The bond between a boy and his dog is sacred, and it was obvious that Jim offered that bond and Marty willingly accepted. Marty liked Denise as well, but I had a feeling this was going to be Jim’s dog.


When I felt like Marty was comfortable, it was time to take my leave.


I wasn’t heartbroken, although I knew it probably wouldn’t hit me until I returned to my empty house. I only wished there a way for me to explain to Marty that I truly loved him, but this is what we had been working toward.

“Merry Christmas, Marty! This is what I got you for Christmas: your very own family. Do you like it?”

Marty couldn’t understand it, but wagged his tail to see me smile. I gave him a kiss on the forehead.  “I love you very much, and am so happy that I got to spend time with you. Now you get to live here, forever.”

I couldn’t speak too many words for fear that tears would follow, and I didn’t want Marty’s last image of me to be a big soppy crying mess. I thanked Jim and Denise for adopting him and told them they could contact me any time with questions or concerns. I wished them all well and left, trying not to look back. I don’t think I could take seeing his sad face in the window.

Jim and Denise have kept in contact. Marty stayed by the window until early evening when they finally convinced him that I wasn’t coming back. They had told me that they would take Marty everywhere with them, and they pretty much withheld that promise. Jim sent me pictures of Marty on the mountains:


And Marty at the Farmer’s Market...

But when Jim didn’t take Marty with him.... well, that’s a new issue.


Marty made the grand transition in forgetting me and immediately gave his heart to Jim. For that, he expected to attend all events with his new person. Jim was working on the car outside one day and took it around the block for a test drive. When he returned, Marty was standing in the front yard.

Jim’s heart beat triple-pace. How did this dog get out? The front door was locked, and the six foot high driveway gate was still closed and locked. Marty was a magician!

A few days later, Denise discovered how the magician did it. He wasn’t so much a magician as he was a superhero. Jim went out to run an errand, and Denise watched from the kitchen window as Marty walked down the driveway, turned around, ran straight toward the driveway gate, and leapt over the six-foot barrier in a single bound.

That dog needs a Frisbee.

So, needless to say, there’s some separation anxiety. Certainly they need to work on that and they need to secure him inside the house if Jim happens to leave for a moment. But who can blame Marty, really? I left him. Maybe he thinks Jim, too, will leave and never return. Or maybe he loves Jim so much, that he simply can’t be without him.
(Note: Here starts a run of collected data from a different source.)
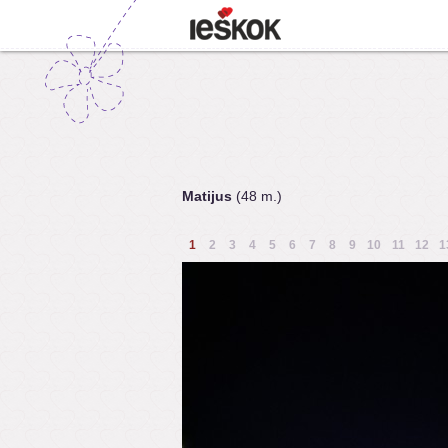
Matijus
(48 m.)
1
2
3
4
5
6
7
8
9
10
11
12
1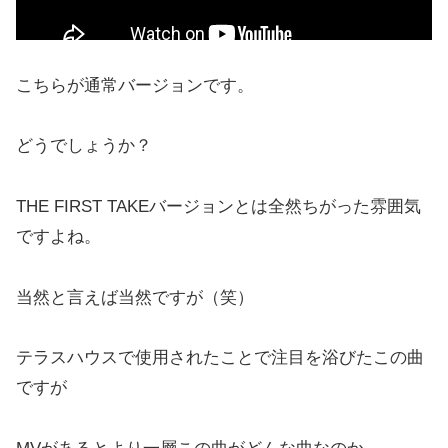
こちらが通常バージョンです。
どうでしょうか？
THE FIRST TAKEバージョンとは全然ちがった雰囲気
ですよね。
当然と言えば当然ですが（笑）
テラスハウスで使用されたことで注目を浴びたこの曲
ですが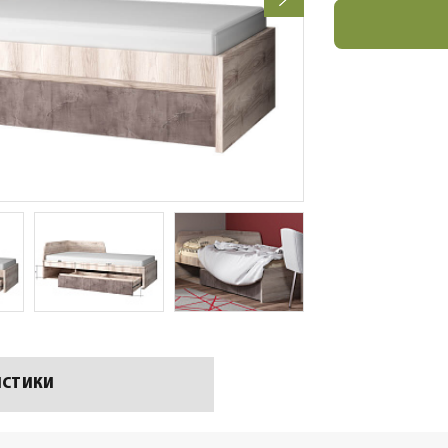
ИСТИКИ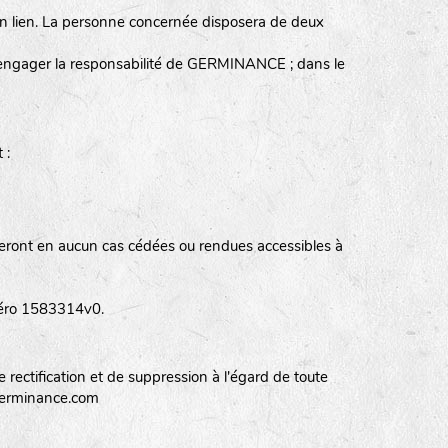
un lien. La personne concernée disposera de deux
s, engager la responsabilité de GERMINANCE ; dans le
 :
eront en aucun cas cédées ou rendues accessibles à
uméro 1583314v0.
 rectification et de suppression à l'égard de toute
@germinance.com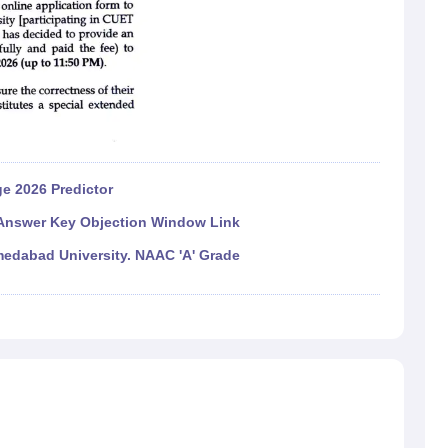
e 2026 Predictor
Answer Key Objection Window Link
dabad University. NAAC 'A' Grade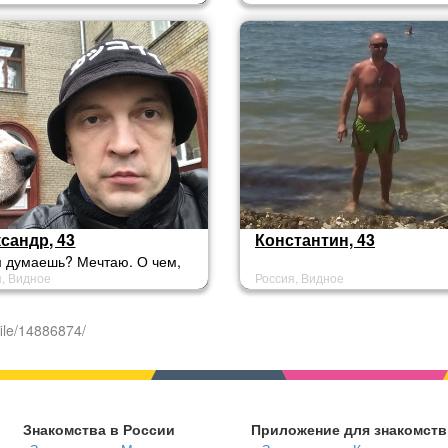
сандр, 43
Константин, 43
м думаешь? Мечтаю. О чем,
я, Видное
Россия, Видное
емиум"! Так купи, не могу.
у? Видишь кто сидит на
? это жаба))
ile/14886874/
Знакомства в России
Приложение для знакомств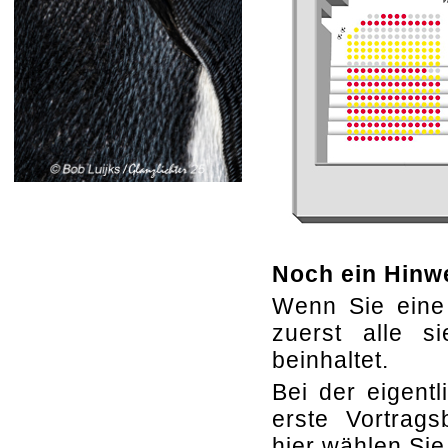
Noch ein Hinw
Wenn Sie eine
zuerst alle s
beinhaltet.
Bei der eigent
erste Vortrags
hier wählen Sie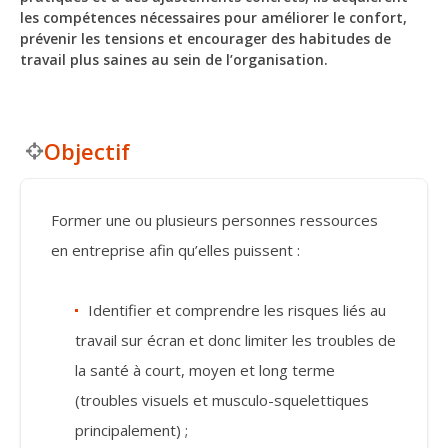
les compétences nécessaires pour améliorer le confort,
prévenir les tensions et encourager des habitudes de
travail plus saines au sein de l’organisation.
Objectif
Former une ou plusieurs personnes ressources
en entreprise afin qu’elles puissent :
Identifier et comprendre les risques liés au
travail sur écran et donc limiter les troubles de
la santé à court, moyen et long terme
(troubles visuels et musculo-squelettiques
principalement) ;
I am ashamed of myself for believing that Marty was unadoptable when I first met him. He came a long way in the 28 days he was with me. Marty really wanted to love. He was scared to in the beginning, but aren’t we all? Giving your heart away takes trust. Now that Marty has given it to his forever person, it might take a little while for him to be totally secure with his choice. Jim will never leave him, I’m quite certain of that. But Marty needs to feel that for himself.
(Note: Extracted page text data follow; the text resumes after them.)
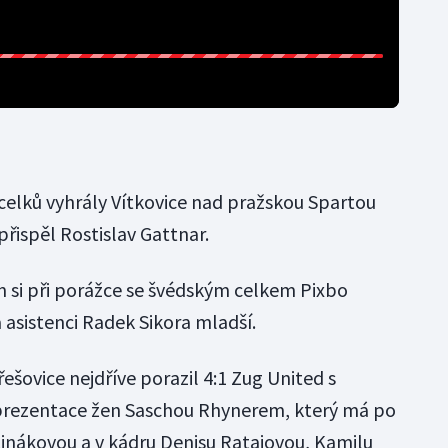
 celků vyhrály Vítkovice nad pražskou Spartou
řispěl Rostislav Gattnar.
en si při porážce se švédským celkem Pixbo
 asistenci Radek Sikora mladší.
řešovice nejdříve porazil 4:1 Zug United s
prezentace žen Saschou Rhynerem, který má po
tinákovou a v kádru Denisu Ratajovou, Kamilu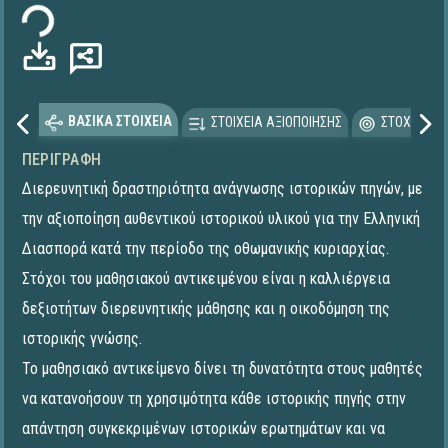
ΒΑΣΙΚΑ ΣΤΟΙΧΕΙΑ
ΣΤΟΙΧΕΙΑ ΑΞΙΟΠΟΙΗΣΗΣ
ΣΤΟΧΕΥΟΜΕ
ΠΕΡΙΓΡΑΦΉ
Διερευνητική δραστηριότητα ανάγνωσης ιστορικών πηγών, με
την αξιοποίηση αυθεντικού ιστορικού υλικού για την Ελληνική
Διασπορά κατά την περίοδο της οθωμανικής κυριαρχίας.
Στόχοι του μαθησιακού αντικειμένου είναι η καλλιέργεια
δεξιοτήτων διερευνητικής μάθησης και η οικοδόμηση της
ιστορικής γνώσης.
Το μαθησιακό αντικείμενο δίνει τη δυνατότητα στους μαθητές
να κατανοήσουν τη χρησιμότητα κάθε ιστορικής πηγής στην
απάντηση συγκεκριμένων ιστορικών ερωτημάτων και να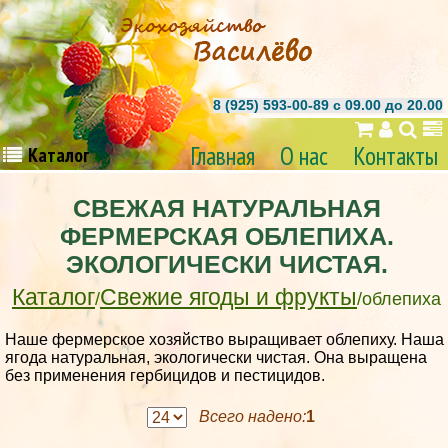
8 (925) 593-00-89 c 09.00 до 20.00
Главная
О нас
Контакты
Каталог
СВЕЖАЯ НАТУРАЛЬНАЯ
ФЕРМЕРСКАЯ ОБЛЕПИХА.
ЭКОЛОГИЧЕСКИ ЧИСТАЯ.
Каталог
Свежие ягоды и фрукты
/
/облепиха
Наше фермерское хозяйство выращивает облепиху. Наша
ягода натуральная, экологически чистая. Она выращена
без применения гербицидов и пестицидов.
Всего надено:
1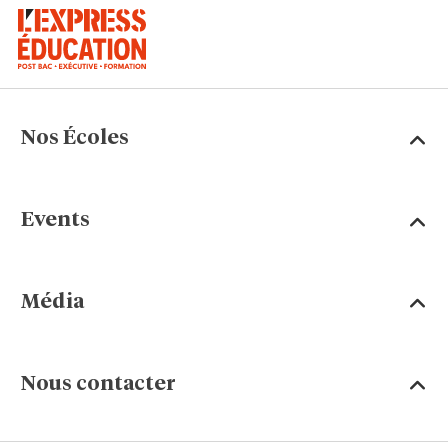
Nos Écoles
Events
Média
Nous contacter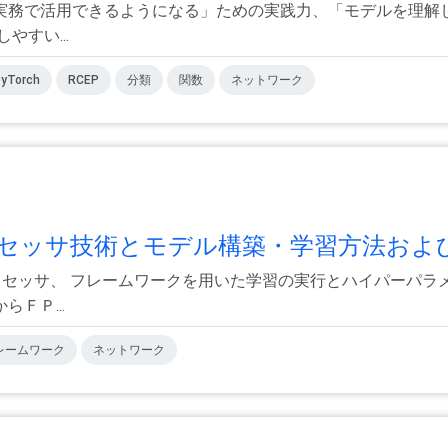
実務で活用できるようになる」ための実践力、「モデルを理解
すい...
yTorch
RCEP
分類
関数
ネットワーク
ッサ技術とモデル構築・学習方法および.
ロセッサ、 フレームワークを用いた学習の実行とハイパーパラメ
ＦＰ...
レームワーク
ネットワーク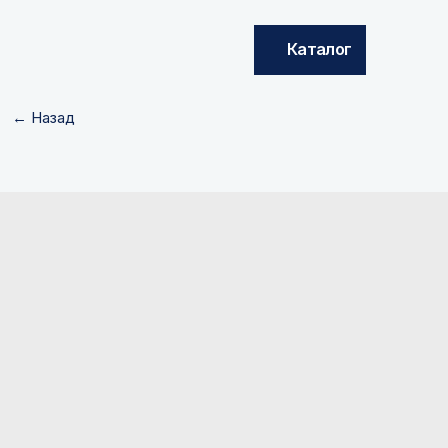
Каталог
← Назад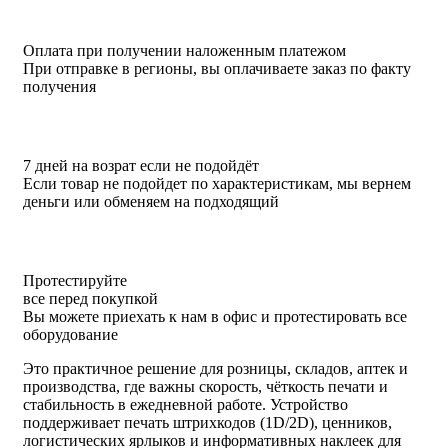
Оплата при получении наложенным платежом
При отправке в регионы, вы оплачиваете заказ по факту
получения
7 дней на возрат если не подойдёт
Если товар не подойдет по характеристикам, мы вернем
деньги или обменяем на подходящий
Протестируйте
все перед покупкой
Вы можете приехать к нам в офис и протестировать все
оборудование
Это практичное решение для розницы, складов, аптек и
производства, где важны скорость, чёткость печати и
стабильность в ежедневной работе. Устройство
поддерживает печать штрихкодов (1D/2D), ценников,
логистических ярлыков и информативных наклеек для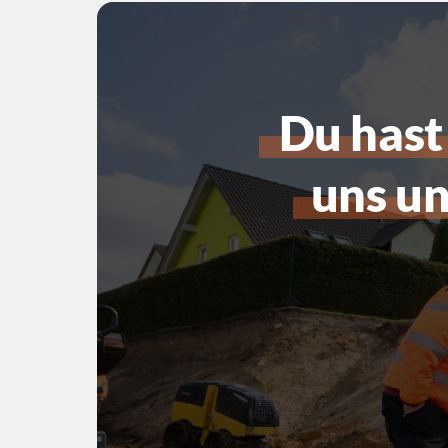
Du 
hast
uns 
un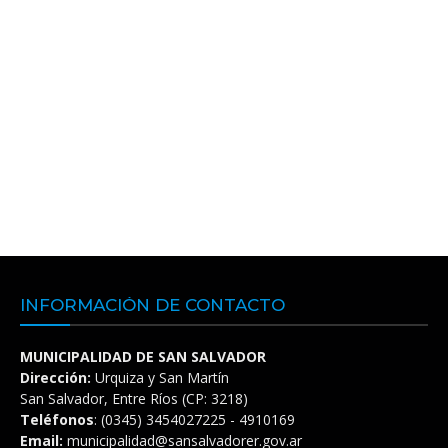
INFORMACIÓN DE CONTACTO
MUNICIPALIDAD DE SAN SALVADOR
Dirección:
Urquiza y San Martín
San Salvador, Entre Ríos (CP: 3218)
Teléfonos
: (0345) 3454027225 - 4910169
Email:
municipalidad@sansalvadorer.gov.ar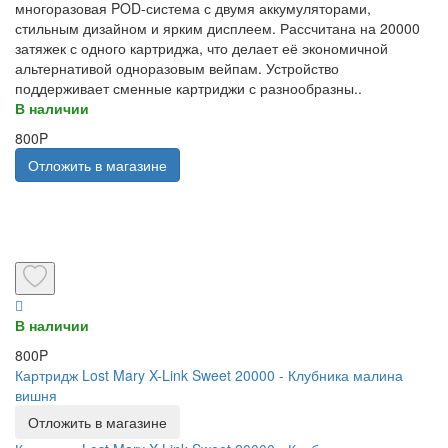
многоразовая POD-система с двумя аккумуляторами,
стильным дизайном и ярким дисплеем. Рассчитана на 20000
затяжек с одного картриджа, что делает её экономичной
альтернативой одноразовым вейпам. Устройство
поддерживает сменные картриджи с разнообразны..
В наличии
800P
Отложить в магазине
В наличии
800P
Картридж Lost Mary X-Link Sweet 20000 - Клубника малина
вишня
Отложить в магазине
As with all needs, Marty’s need for security will be met. The universe worked pretty hard to get him right where he was supposed to be; I have no doubt that it will continue to work to make sure he stays right where he was always meant to be.

I am grateful to all the benevolent spirits (in the ether and earthbound) who made this Christmas wish possible. Marty, a dog who had been abandoned and living in a communal dog orphanage for almost a year, finally got a real home with two lovely people to call his own. Thank you Denise and Jim for adopting this boy. I’m sure you can channel his energy into some dog agility courses, and once he knows that you will always come back, he should stop hopping the fence. And thank you, Marty, for teaching me that first impressions aren’t everything;  every dog deserves a chance. Within every frightened canine is a heart yearning to love; with a little time, a little patience, and a lot of love, you will see that heart grow and become strong, and love harder than any human’s ever could.


Much love to you, Marty, and may the beauty of your life equal the beauty of your soul.